My theory is that the world needs more pie. If everyone baked more pies, gave more pies away, or just ate more pie, the world would be a better place. This theory is a little bit akin to Robert Fulghum’s advice in “All I Really Need to Know I Learned in Kindergarten,” in which he suggests taking naps and eating milk and cookies. Yes, cookies – or pie – might help us achieve world peace. I put my theory to the test a few years ago while living in Malibu. (This was the year of my pie-baking-sabbatical, but more about that later.) Ken was my grumpy landlord. So grumpy that I thought I’d try to shower some happiness on him with a Peach Crumble Pie.
The man lives on a scenic acreage, has the company of four Labrador retrievers and a parrot, drives a Porsche, makes a small fortune working as a set designer in the film industry, and made even more money off my rent (I paid $1000 a month for a guest house studio (a converted garage). All this and still he spent his days being mean and miserable.

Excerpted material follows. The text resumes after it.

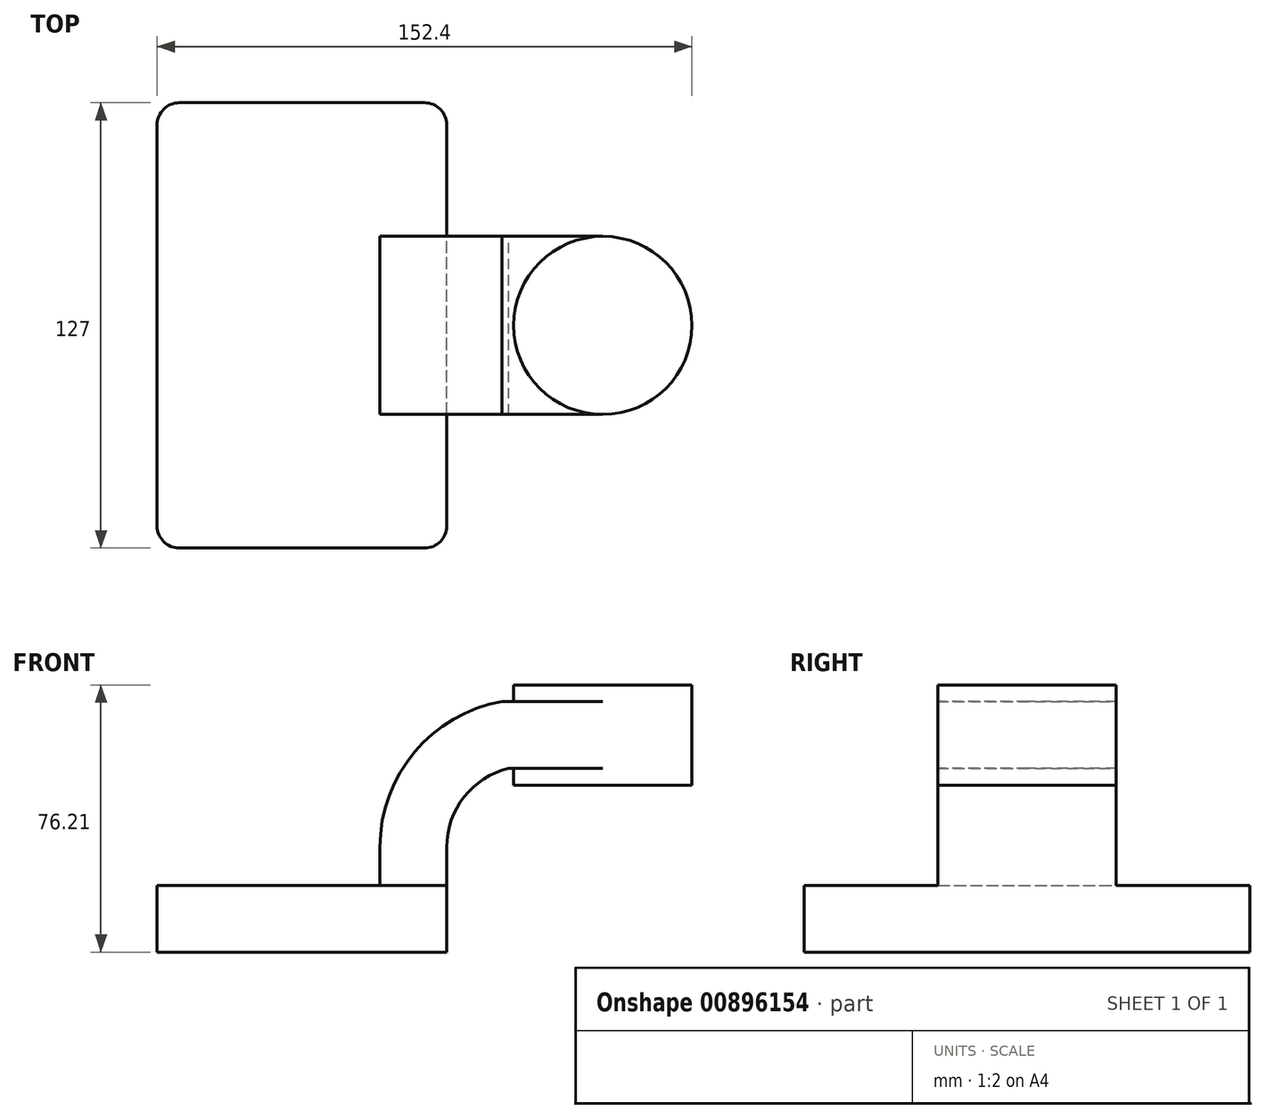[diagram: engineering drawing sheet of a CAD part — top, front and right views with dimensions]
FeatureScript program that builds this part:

I had just gone through a messy break-up with my live-in boyfriend who turned out to be a pathological liar and stuck me with the rent. Ken knew I was in dire straits, broken-hearted (as much as one can be when they find out the person they thought they loved wasn’t who he said he was). And he knew I was making a humble (at $7.50 an hour, humble is an understatement) living as a pie baker in pricey Malibu. I had to deliver the news to Ken that I would have to break my lease as I could not afford the place on my own. Ah, but compassion was not one of Ken’s finer traits. He became angry and told me he could sue me for the remainder of the year’s rent and that he would hold me responsible for finding someone new to take over my lease. Being the sensitive – and conditioned – female that I am, I apologized profusely and took on the guilt he so freely handed over to me. Double whammy. The boyfriend bails and the landlord punishes me.
After feeling bad for a day I remembered some advice from my friend, Kathy: “When you’re feeling blue do something nice for someone else.” I had to dig a little deeper than usual to do something nice for Ken. And what better time than to employ my The-World-Needs-More-Pie philosophy. Thus, I baked him the peach crumble. It was summer, the peaches were juicy and ripe, and, as Mary, my employer and pie-baking mentor always said, “You can’t go wrong with brown sugar and butter.”
With the pie heaping high and still warm in its white bakery box, I stood at Ken’s door. I held my breath, reasoning if he wasn’t home I would just leave it on his doorstep with a note inside the box – and hope that his dogs didn’t eat it. I had already written the note – on my special note paper that said “Fairy Godmother.” It read, “Sorry for all the trouble. Please accept my apologies and enjoy the pie.” I signed it and drew a big smiley face on it. Charming? Yes. Brown nosing? Absolutely. Genuine? Yes, but with effort for such an uncompromising man.
I knocked. He answered.
“This is for you,” I said.
“Oh,” was his complete reply. “Thank you” didn’t seem to be words in his vocabulary.
I backed away and turned toward my studio on the other side of his driveway. Nothing more was said. My job was done. And Ken, and the world, I hoped, might be just a little better off for it.
A few days later I saw him in the driveway when I was pulling away in my VW Beetle and he managed to mumble the words, “The pie was, um, good.”
Ken the curmudgeon. Maybe, even if just for a moment, when that bite of handmade, flaky dough melted on his tongue and he licked the sweetness of those fresh, soft peaches off his lips he might have felt, dare I venture to guess, a little happy. I have since dubbed the pie the Peach Grumble Pie. As for me, I got my security deposit back, moved to Portland, and married a man who always tells the truth.